CAVERN and a Unified Approach to Support Realtime Networking and Persistence in Tele-immersion
Authors: Leigh, J.
Publication: EVL, PhD Dissertation - Doctor of Philosophy in Electrical Engineering and Computer Science, Graduate College, University of Illinois at Chicago
Teleimmersion is currently one of the most challenging areas of VR research. Networking adds a new dimension. For example, human-factors research in VR traditionally focuses on the development of more natural means of manipulating virtual objects and traversing virtual landscapes. However collaborative manipulation forces the consideration of how participants should interact with each other in a shared space, in addition to how co-manipulated objects should behave. There are also questions of how participants should be represented in the collaborative environment; how to effectively transmit non-verbal cues that real-world collaborators so casually use; how to best transmit video and audio via a channel that allows both public addressing as well as private conversations to occur; and how to sustain a virtual environment even when all its participants have left.

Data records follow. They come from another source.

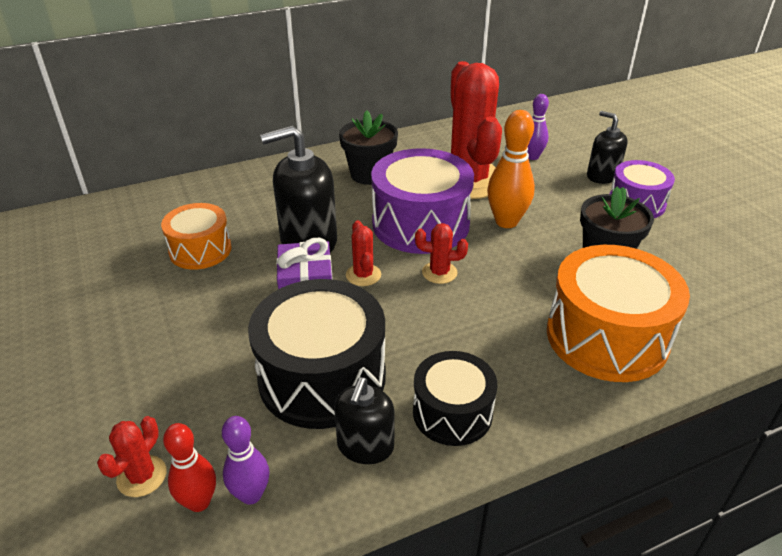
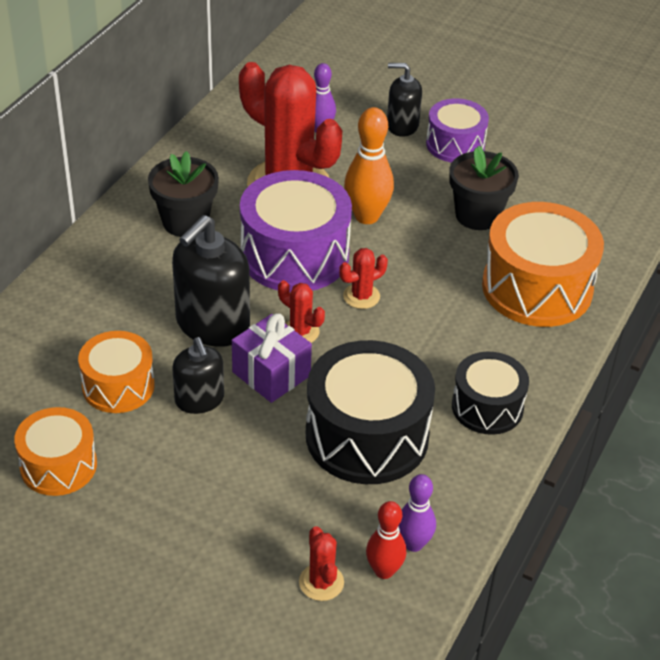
camera: 40 degrees left, 5 degrees up
black soap dispenser [334,377,395,464] -> black soap dispenser moved to [172,337,224,414]
none -> orange drum [14,407,97,496]

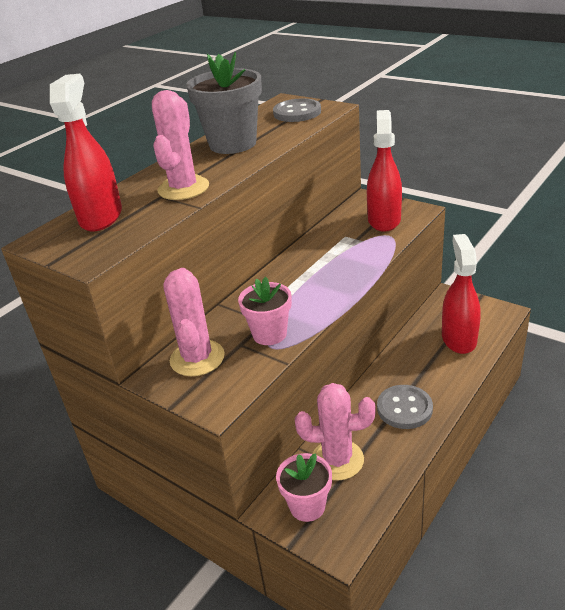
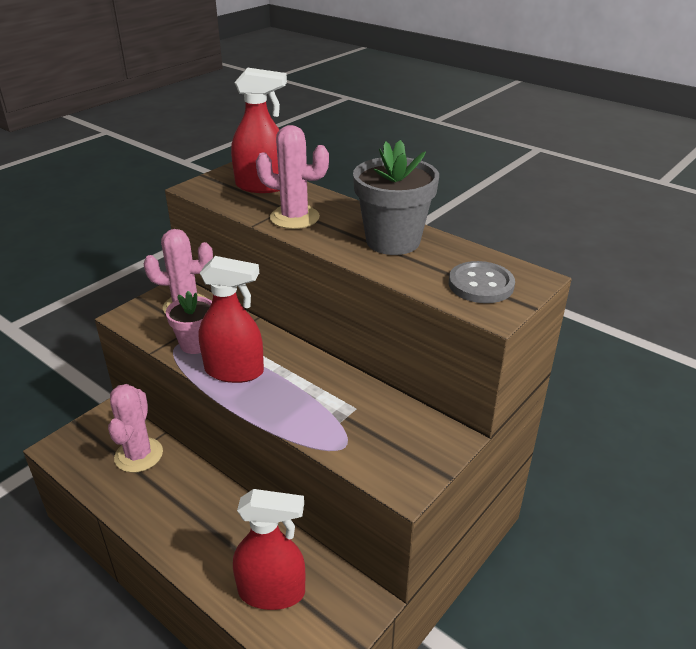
camera: 90 degrees right, 0 degrees up
pink flower pot [276,453,332,522] -> none
red spray bottle [367,110,402,232] -> red spray bottle moved to [199,256,264,383]
grey button [377,385,433,429] -> none

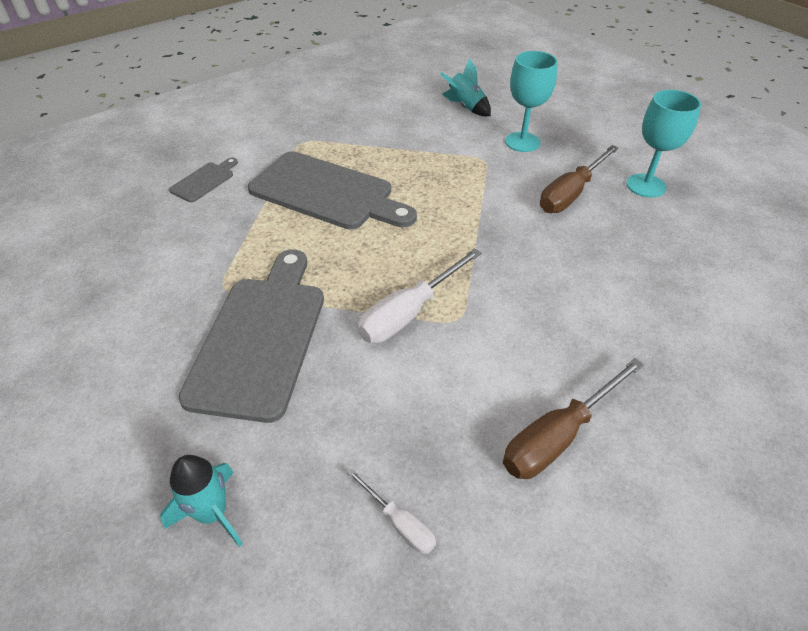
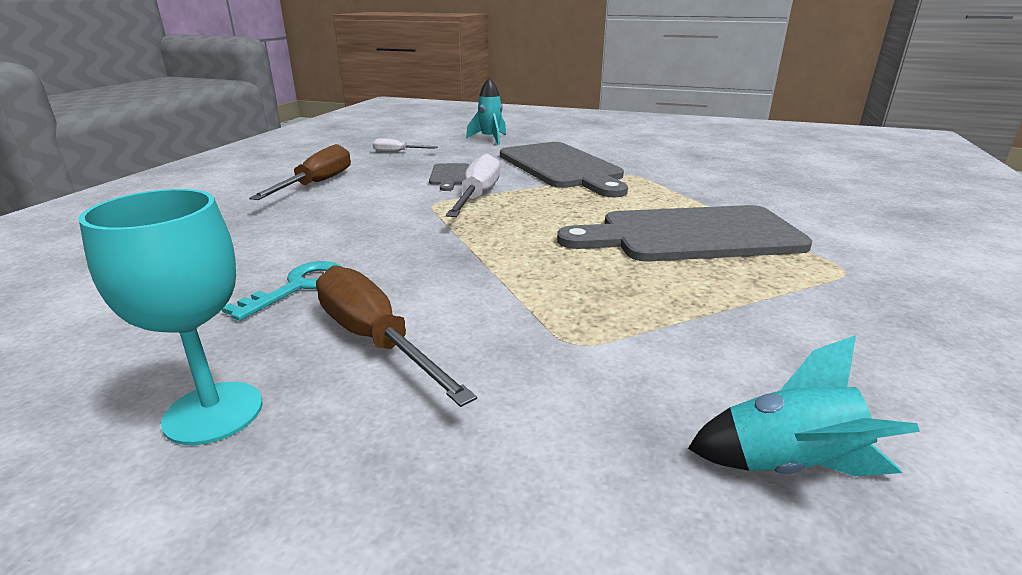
camera: 145 degrees right, 20 degrees down
grey cutting board [169,158,238,202] -> grey cutting board moved to [429,163,469,191]
turquoise goblet [505,51,558,152] -> none
brown screwdriver [540,145,619,213] -> brown screwdriver turned 45 degrees counterclockwise [316,265,477,407]
none -> turquoise key [222,261,341,321]

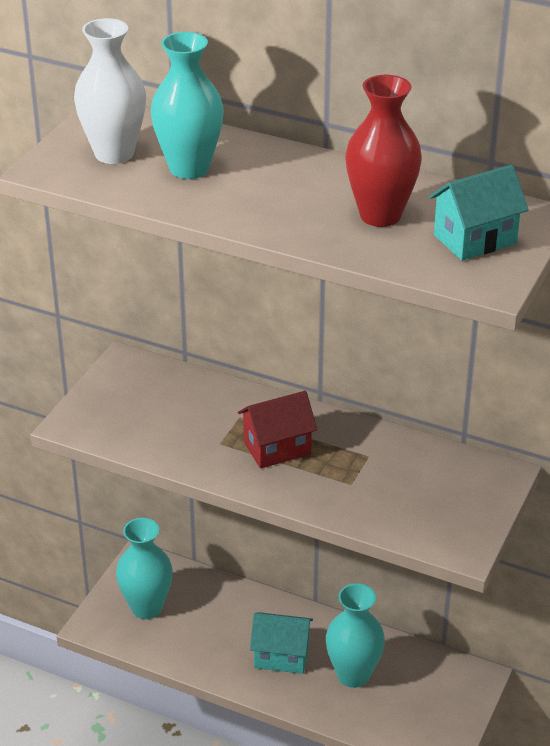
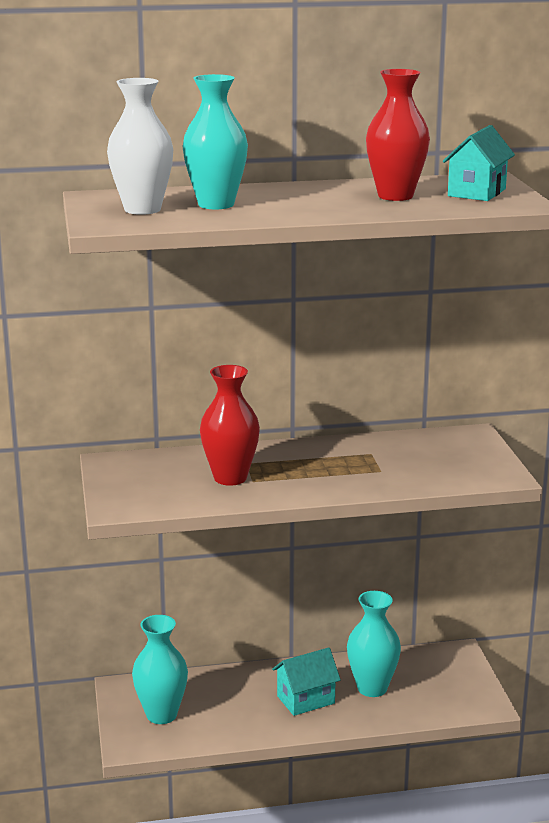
camera: 35 degrees left, 15 degrees down
red house [238,391,317,469] -> none
none -> red vase [200,365,260,486]

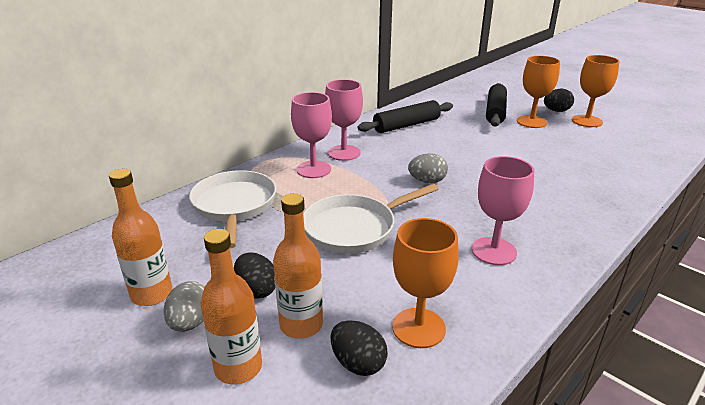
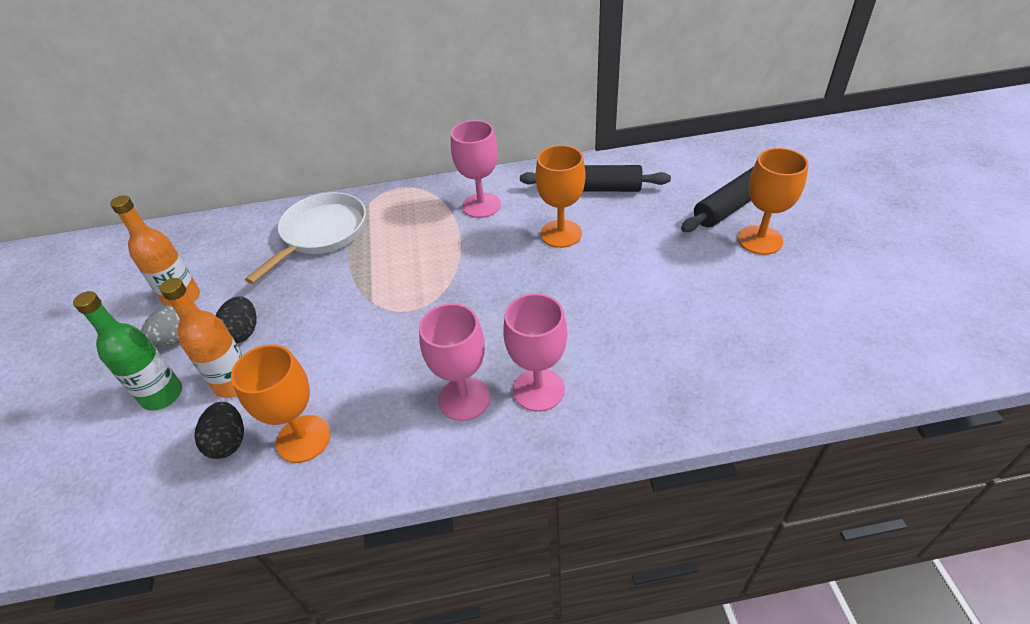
camera: 40 degrees right, 15 degrees up
orange bottle [201,229,262,384] -> green bottle [73,291,182,411]
pink goblet [291,92,332,178] -> pink goblet moved to [503,293,567,412]
white pan [303,184,438,254] -> none
grey egg [408,153,448,183] -> none
black egg [544,89,574,112] -> none
orange goblet [572,55,619,127] -> orange goblet moved to [536,145,585,248]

Teleimmersion poses new challenges to traditional areas of networking and databases as well. Teleimmersive environments (TIEs) require an unconventionally broad range of networking, database and graphics capabilities to realize and sustain. This vast range makes the rapid construction of rich TIEs difficult. Past attempts at building networking and database architectures for Teleimmersion have resulted in adhoc solutions that are specifically designed to solve a small range of problems and hence little reusability was possible. Nevertheless, from these early attempts patterns began to emerge. In particular: the realization that the application domain can significantly impact the kind of networking topology and protocols needed to distribute the data; a tighter integration between networking and databases is needed to support long term teleimmersive applications; and multiple separable software layers are needed to allow application developers to rapidly create new teleimmersive applications, as well as to integrate teleimmersive capabilities into existing non-teleimmersive applications.